(DATA EXTRACT begins)

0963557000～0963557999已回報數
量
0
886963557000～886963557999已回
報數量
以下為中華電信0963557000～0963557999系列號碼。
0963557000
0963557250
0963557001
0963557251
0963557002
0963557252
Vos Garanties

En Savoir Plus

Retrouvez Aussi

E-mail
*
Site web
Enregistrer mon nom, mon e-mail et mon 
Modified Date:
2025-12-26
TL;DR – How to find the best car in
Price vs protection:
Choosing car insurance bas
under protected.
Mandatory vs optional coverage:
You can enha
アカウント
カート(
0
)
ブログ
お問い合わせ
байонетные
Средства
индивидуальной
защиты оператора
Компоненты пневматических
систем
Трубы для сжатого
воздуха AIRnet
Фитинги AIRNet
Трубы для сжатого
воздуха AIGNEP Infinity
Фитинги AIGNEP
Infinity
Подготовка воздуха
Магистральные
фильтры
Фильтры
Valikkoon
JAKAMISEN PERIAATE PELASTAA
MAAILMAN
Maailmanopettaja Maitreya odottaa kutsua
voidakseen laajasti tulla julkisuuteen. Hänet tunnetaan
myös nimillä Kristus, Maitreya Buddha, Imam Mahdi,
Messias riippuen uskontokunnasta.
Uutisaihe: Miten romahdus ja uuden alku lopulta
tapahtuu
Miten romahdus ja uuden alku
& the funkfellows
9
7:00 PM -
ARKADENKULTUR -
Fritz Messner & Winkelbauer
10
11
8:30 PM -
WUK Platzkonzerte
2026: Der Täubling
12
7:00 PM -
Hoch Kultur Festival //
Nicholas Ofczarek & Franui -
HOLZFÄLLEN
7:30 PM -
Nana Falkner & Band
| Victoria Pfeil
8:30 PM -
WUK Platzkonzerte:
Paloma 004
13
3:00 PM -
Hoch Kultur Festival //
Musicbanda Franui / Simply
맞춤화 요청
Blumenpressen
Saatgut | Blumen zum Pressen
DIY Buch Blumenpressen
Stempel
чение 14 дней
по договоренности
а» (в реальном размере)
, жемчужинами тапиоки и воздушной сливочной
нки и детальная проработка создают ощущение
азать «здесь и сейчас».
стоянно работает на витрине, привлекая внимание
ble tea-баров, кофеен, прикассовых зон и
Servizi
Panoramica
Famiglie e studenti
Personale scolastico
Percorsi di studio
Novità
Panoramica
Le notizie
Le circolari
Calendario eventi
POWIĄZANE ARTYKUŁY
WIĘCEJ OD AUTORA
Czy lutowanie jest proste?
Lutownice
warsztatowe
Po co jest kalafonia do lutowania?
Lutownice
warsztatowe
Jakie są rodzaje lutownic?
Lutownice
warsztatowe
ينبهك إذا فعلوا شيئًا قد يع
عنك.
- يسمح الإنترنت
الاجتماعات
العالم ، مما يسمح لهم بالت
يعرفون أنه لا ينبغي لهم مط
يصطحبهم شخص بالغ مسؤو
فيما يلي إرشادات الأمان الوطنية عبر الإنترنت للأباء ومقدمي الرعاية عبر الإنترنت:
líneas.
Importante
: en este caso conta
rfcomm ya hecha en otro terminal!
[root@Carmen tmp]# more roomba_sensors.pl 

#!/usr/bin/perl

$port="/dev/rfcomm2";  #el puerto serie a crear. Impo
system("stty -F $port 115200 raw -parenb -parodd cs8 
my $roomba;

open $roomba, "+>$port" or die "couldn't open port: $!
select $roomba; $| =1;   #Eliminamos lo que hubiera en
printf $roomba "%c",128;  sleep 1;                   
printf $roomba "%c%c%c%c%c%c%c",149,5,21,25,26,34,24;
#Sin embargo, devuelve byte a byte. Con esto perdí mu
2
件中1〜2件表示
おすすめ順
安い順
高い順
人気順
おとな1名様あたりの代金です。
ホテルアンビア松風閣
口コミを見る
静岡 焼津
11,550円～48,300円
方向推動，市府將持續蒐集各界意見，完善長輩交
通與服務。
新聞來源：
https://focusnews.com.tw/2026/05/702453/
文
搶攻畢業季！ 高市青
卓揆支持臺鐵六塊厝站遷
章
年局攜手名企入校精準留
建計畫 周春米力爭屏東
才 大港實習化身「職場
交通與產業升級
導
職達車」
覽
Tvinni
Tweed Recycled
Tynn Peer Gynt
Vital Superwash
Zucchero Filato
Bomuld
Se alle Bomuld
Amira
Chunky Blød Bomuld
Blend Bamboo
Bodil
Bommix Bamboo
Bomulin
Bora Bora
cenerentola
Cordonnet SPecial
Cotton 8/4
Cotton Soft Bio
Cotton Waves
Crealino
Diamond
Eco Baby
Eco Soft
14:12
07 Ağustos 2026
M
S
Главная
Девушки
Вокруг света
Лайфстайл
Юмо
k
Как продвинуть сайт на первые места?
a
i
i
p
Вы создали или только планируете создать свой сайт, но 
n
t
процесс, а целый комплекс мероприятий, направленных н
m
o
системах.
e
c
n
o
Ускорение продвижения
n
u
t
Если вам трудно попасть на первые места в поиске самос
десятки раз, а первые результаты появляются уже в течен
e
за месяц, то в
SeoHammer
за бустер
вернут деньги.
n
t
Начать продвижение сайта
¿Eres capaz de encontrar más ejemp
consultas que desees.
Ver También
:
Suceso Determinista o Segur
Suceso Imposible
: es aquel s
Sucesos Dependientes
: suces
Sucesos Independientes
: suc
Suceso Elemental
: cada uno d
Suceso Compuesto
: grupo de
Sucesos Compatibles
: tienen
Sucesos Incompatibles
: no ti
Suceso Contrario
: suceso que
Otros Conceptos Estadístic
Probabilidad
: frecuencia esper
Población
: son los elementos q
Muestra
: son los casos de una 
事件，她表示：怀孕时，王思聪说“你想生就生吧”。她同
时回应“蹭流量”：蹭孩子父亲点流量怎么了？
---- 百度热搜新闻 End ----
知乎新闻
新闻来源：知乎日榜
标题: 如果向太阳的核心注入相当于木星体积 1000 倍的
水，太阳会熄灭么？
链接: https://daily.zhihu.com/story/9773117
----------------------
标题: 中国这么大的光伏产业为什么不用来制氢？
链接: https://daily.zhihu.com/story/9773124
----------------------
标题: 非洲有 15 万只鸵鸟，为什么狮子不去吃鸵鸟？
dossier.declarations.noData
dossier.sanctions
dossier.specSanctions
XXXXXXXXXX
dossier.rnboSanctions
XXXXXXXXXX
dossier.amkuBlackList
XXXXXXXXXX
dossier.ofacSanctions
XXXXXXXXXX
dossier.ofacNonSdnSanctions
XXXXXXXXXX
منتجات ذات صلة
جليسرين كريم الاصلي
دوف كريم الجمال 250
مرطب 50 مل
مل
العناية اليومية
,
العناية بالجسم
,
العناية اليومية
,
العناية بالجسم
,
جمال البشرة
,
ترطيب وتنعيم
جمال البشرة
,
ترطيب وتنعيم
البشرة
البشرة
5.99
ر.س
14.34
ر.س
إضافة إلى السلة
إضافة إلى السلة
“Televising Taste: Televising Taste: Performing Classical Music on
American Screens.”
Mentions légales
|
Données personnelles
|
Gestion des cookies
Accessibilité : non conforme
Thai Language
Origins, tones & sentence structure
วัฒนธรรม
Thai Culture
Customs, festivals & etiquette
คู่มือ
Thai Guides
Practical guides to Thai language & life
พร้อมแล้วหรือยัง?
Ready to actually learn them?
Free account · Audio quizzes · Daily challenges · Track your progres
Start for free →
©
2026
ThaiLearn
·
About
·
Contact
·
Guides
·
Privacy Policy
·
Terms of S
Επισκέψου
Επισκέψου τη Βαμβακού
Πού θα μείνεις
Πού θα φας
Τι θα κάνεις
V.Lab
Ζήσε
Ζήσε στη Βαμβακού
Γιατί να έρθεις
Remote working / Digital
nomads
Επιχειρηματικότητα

(DATA EXTRACT ends)

Copy out all of the data above line for line, without altering anything.

0963557000～0963557999已回報數
量
0
886963557000～886963557999已回
報數量
以下為中華電信0963557000～0963557999系列號碼。
0963557000
0963557250
0963557001
0963557251
0963557002
0963557252
Vos Garanties

En Savoir Plus

Retrouvez Aussi

E-mail
*
Site web
Enregistrer mon nom, mon e-mail et mon 
Modified Date:
2025-12-26
TL;DR – How to find the best car in
Price vs protection:
Choosing car insurance bas
under protected.
Mandatory vs optional coverage:
You can enha
アカウント
カート(
0
)
ブログ
お問い合わせ
байонетные
Средства
индивидуальной
защиты оператора
Компоненты пневматических
систем
Трубы для сжатого
воздуха AIRnet
Фитинги AIRNet
Трубы для сжатого
воздуха AIGNEP Infinity
Фитинги AIGNEP
Infinity
Подготовка воздуха
Магистральные
фильтры
Фильтры
Valikkoon
JAKAMISEN PERIAATE PELASTAA
MAAILMAN
Maailmanopettaja Maitreya odottaa kutsua
voidakseen laajasti tulla julkisuuteen. Hänet tunnetaan
myös nimillä Kristus, Maitreya Buddha, Imam Mahdi,
Messias riippuen uskontokunnasta.
Uutisaihe: Miten romahdus ja uuden alku lopulta
tapahtuu
Miten romahdus ja uuden alku
& the funkfellows
9
7:00 PM -
ARKADENKULTUR -
Fritz Messner & Winkelbauer
10
11
8:30 PM -
WUK Platzkonzerte
2026: Der Täubling
12
7:00 PM -
Hoch Kultur Festival //
Nicholas Ofczarek & Franui -
HOLZFÄLLEN
7:30 PM -
Nana Falkner & Band
| Victoria Pfeil
8:30 PM -
WUK Platzkonzerte:
Paloma 004
13
3:00 PM -
Hoch Kultur Festival //
Musicbanda Franui / Simply
맞춤화 요청
Blumenpressen
Saatgut | Blumen zum Pressen
DIY Buch Blumenpressen
Stempel
чение 14 дней
по договоренности
а» (в реальном размере)
, жемчужинами тапиоки и воздушной сливочной
нки и детальная проработка создают ощущение
азать «здесь и сейчас».
стоянно работает на витрине, привлекая внимание
ble tea-баров, кофеен, прикассовых зон и
Servizi
Panoramica
Famiglie e studenti
Personale scolastico
Percorsi di studio
Novità
Panoramica
Le notizie
Le circolari
Calendario eventi
POWIĄZANE ARTYKUŁY
WIĘCEJ OD AUTORA
Czy lutowanie jest proste?
Lutownice
warsztatowe
Po co jest kalafonia do lutowania?
Lutownice
warsztatowe
Jakie są rodzaje lutownic?
Lutownice
warsztatowe
ينبهك إذا فعلوا شيئًا قد يع
عنك.
- يسمح الإنترنت
الاجتماعات
العالم ، مما يسمح لهم بالت
يعرفون أنه لا ينبغي لهم مط
يصطحبهم شخص بالغ مسؤو
فيما يلي إرشادات الأمان الوطنية عبر الإنترنت للأباء ومقدمي الرعاية عبر الإنترنت:
líneas.
Importante
: en este caso conta
rfcomm ya hecha en otro terminal!
[root@Carmen tmp]# more roomba_sensors.pl 

#!/usr/bin/perl

$port="/dev/rfcomm2";  #el puerto serie a crear. Impo
system("stty -F $port 115200 raw -parenb -parodd cs8 
my $roomba;

open $roomba, "+>$port" or die "couldn't open port: $!
select $roomba; $| =1;   #Eliminamos lo que hubiera en
printf $roomba "%c",128;  sleep 1;                   
printf $roomba "%c%c%c%c%c%c%c",149,5,21,25,26,34,24;
#Sin embargo, devuelve byte a byte. Con esto perdí mu
2
件中1〜2件表示
おすすめ順
安い順
高い順
人気順
おとな1名様あたりの代金です。
ホテルアンビア松風閣
口コミを見る
静岡 焼津
11,550円～48,300円
方向推動，市府將持續蒐集各界意見，完善長輩交
通與服務。
新聞來源：
https://focusnews.com.tw/2026/05/702453/
文
搶攻畢業季！ 高市青
卓揆支持臺鐵六塊厝站遷
章
年局攜手名企入校精準留
建計畫 周春米力爭屏東
才 大港實習化身「職場
交通與產業升級
導
職達車」
覽
Tvinni
Tweed Recycled
Tynn Peer Gynt
Vital Superwash
Zucchero Filato
Bomuld
Se alle Bomuld
Amira
Chunky Blød Bomuld
Blend Bamboo
Bodil
Bommix Bamboo
Bomulin
Bora Bora
cenerentola
Cordonnet SPecial
Cotton 8/4
Cotton Soft Bio
Cotton Waves
Crealino
Diamond
Eco Baby
Eco Soft
14:12
07 Ağustos 2026
M
S
Главная
Девушки
Вокруг света
Лайфстайл
Юмо
k
Как продвинуть сайт на первые места?
a
i
i
p
Вы создали или только планируете создать свой сайт, но 
n
t
процесс, а целый комплекс мероприятий, направленных н
m
o
системах.
e
c
n
o
Ускорение продвижения
n
u
t
Если вам трудно попасть на первые места в поиске самос
десятки раз, а первые результаты появляются уже в течен
e
за месяц, то в
SeoHammer
за бустер
вернут деньги.
n
t
Начать продвижение сайта
¿Eres capaz de encontrar más ejemp
consultas que desees.
Ver También
:
Suceso Determinista o Segur
Suceso Imposible
: es aquel s
Sucesos Dependientes
: suces
Sucesos Independientes
: suc
Suceso Elemental
: cada uno d
Suceso Compuesto
: grupo de
Sucesos Compatibles
: tienen
Sucesos Incompatibles
: no ti
Suceso Contrario
: suceso que
Otros Conceptos Estadístic
Probabilidad
: frecuencia esper
Población
: son los elementos q
Muestra
: son los casos de una 
事件，她表示：怀孕时，王思聪说“你想生就生吧”。她同
时回应“蹭流量”：蹭孩子父亲点流量怎么了？
---- 百度热搜新闻 End ----
知乎新闻
新闻来源：知乎日榜
标题: 如果向太阳的核心注入相当于木星体积 1000 倍的
水，太阳会熄灭么？
链接: https://daily.zhihu.com/story/9773117
----------------------
标题: 中国这么大的光伏产业为什么不用来制氢？
链接: https://daily.zhihu.com/story/9773124
----------------------
标题: 非洲有 15 万只鸵鸟，为什么狮子不去吃鸵鸟？
dossier.declarations.noData
dossier.sanctions
dossier.specSanctions
XXXXXXXXXX
dossier.rnboSanctions
XXXXXXXXXX
dossier.amkuBlackList
XXXXXXXXXX
dossier.ofacSanctions
XXXXXXXXXX
dossier.ofacNonSdnSanctions
XXXXXXXXXX
منتجات ذات صلة
جليسرين كريم الاصلي
دوف كريم الجمال 250
مرطب 50 مل
مل
العناية اليومية
,
العناية بالجسم
,
العناية اليومية
,
العناية بالجسم
,
جمال البشرة
,
ترطيب وتنعيم
جمال البشرة
,
ترطيب وتنعيم
البشرة
البشرة
5.99
ر.س
14.34
ر.س
إضافة إلى السلة
إضافة إلى السلة
“Televising Taste: Televising Taste: Performing Classical Music on
American Screens.”
Mentions légales
|
Données personnelles
|
Gestion des cookies
Accessibilité : non conforme
Thai Language
Origins, tones & sentence structure
วัฒนธรรม
Thai Culture
Customs, festivals & etiquette
คู่มือ
Thai Guides
Practical guides to Thai language & life
พร้อมแล้วหรือยัง?
Ready to actually learn them?
Free account · Audio quizzes · Daily challenges · Track your progres
Start for free →
©
2026
ThaiLearn
·
About
·
Contact
·
Guides
·
Privacy Policy
·
Terms of S
Επισκέψου
Επισκέψου τη Βαμβακού
Πού θα μείνεις
Πού θα φας
Τι θα κάνεις
V.Lab
Ζήσε
Ζήσε στη Βαμβακού
Γιατί να έρθεις
Remote working / Digital
nomads
Επιχειρηματικότητα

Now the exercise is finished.